**The problem:** Each line that has the string "round" must be copied from the records below.
+ + +
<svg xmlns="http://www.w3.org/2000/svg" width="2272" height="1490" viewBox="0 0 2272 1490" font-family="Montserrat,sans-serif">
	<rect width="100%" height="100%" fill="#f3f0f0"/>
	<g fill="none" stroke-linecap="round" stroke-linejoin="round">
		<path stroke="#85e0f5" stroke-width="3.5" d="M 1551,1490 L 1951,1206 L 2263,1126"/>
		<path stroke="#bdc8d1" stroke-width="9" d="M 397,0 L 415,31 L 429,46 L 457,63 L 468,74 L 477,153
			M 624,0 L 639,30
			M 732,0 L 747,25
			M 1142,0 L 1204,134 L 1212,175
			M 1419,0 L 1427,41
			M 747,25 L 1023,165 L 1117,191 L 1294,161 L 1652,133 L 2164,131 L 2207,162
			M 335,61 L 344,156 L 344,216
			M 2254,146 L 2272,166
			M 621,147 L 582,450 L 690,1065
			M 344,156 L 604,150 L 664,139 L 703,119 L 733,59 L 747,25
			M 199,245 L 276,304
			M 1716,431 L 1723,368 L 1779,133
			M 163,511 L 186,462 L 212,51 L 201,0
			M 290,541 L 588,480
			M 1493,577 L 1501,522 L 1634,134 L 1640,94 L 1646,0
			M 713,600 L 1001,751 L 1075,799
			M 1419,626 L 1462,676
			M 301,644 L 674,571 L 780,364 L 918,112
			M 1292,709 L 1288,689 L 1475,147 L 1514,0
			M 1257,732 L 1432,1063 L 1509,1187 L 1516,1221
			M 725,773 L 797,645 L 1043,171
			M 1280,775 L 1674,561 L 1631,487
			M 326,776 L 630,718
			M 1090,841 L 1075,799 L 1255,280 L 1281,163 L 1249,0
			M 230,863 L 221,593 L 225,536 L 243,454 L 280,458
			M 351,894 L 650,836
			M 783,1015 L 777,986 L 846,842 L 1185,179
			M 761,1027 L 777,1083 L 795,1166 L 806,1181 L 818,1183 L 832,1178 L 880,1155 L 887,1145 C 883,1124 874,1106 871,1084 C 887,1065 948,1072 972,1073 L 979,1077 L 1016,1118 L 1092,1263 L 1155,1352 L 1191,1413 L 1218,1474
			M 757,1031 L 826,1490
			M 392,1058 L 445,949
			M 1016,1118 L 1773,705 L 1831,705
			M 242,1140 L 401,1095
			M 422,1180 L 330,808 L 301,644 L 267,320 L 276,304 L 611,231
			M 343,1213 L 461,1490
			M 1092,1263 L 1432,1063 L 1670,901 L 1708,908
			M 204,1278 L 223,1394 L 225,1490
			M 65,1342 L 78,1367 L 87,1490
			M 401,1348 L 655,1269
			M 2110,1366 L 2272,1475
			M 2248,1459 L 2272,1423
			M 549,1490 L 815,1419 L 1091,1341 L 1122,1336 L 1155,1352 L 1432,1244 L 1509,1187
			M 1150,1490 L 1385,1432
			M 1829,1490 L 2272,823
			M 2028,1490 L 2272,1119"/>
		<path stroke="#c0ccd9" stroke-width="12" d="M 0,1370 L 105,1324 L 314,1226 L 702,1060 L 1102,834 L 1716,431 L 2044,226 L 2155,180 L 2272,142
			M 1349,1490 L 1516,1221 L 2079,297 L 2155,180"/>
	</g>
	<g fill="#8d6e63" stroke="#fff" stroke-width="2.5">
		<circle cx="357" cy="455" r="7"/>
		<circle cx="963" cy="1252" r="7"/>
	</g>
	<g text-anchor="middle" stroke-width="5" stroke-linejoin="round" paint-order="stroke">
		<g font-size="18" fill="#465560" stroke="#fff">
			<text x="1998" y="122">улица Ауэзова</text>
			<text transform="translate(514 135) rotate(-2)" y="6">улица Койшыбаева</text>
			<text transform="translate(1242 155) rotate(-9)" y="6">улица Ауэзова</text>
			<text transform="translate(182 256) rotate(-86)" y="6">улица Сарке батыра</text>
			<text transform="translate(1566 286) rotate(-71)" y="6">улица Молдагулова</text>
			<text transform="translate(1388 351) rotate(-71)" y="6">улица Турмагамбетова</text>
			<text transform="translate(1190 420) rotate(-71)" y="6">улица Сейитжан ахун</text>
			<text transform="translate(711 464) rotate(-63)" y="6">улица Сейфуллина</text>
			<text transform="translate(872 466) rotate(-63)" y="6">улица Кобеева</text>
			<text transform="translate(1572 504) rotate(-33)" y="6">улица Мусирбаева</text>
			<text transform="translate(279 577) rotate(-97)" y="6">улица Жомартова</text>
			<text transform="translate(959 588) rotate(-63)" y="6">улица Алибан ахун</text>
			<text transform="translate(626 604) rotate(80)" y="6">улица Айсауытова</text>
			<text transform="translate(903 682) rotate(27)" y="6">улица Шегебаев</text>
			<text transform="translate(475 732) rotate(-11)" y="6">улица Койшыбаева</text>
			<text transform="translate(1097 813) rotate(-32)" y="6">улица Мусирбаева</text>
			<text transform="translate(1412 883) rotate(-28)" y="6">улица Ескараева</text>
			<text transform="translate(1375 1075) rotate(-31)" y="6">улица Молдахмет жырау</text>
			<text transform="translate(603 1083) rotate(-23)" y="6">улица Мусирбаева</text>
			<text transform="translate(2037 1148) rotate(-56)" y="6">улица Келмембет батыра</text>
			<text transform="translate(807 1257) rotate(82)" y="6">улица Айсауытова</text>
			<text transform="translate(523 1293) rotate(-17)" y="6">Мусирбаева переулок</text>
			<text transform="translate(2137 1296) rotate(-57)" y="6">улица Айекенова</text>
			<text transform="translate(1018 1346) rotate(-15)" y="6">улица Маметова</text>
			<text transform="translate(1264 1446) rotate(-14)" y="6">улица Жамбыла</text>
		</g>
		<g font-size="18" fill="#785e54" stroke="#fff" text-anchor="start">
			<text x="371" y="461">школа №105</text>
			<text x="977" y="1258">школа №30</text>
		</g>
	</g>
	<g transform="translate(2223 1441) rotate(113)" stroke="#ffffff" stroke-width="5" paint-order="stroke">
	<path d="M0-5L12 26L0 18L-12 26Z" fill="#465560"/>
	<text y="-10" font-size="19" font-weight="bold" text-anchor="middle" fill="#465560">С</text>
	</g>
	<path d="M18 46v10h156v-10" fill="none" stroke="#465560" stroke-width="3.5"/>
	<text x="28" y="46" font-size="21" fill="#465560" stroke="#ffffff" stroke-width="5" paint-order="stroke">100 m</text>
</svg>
+ + +
**Exercise response:**
	<g fill="none" stroke-linecap="round" stroke-linejoin="round">
	<g text-anchor="middle" stroke-width="5" stroke-linejoin="round" paint-order="stroke">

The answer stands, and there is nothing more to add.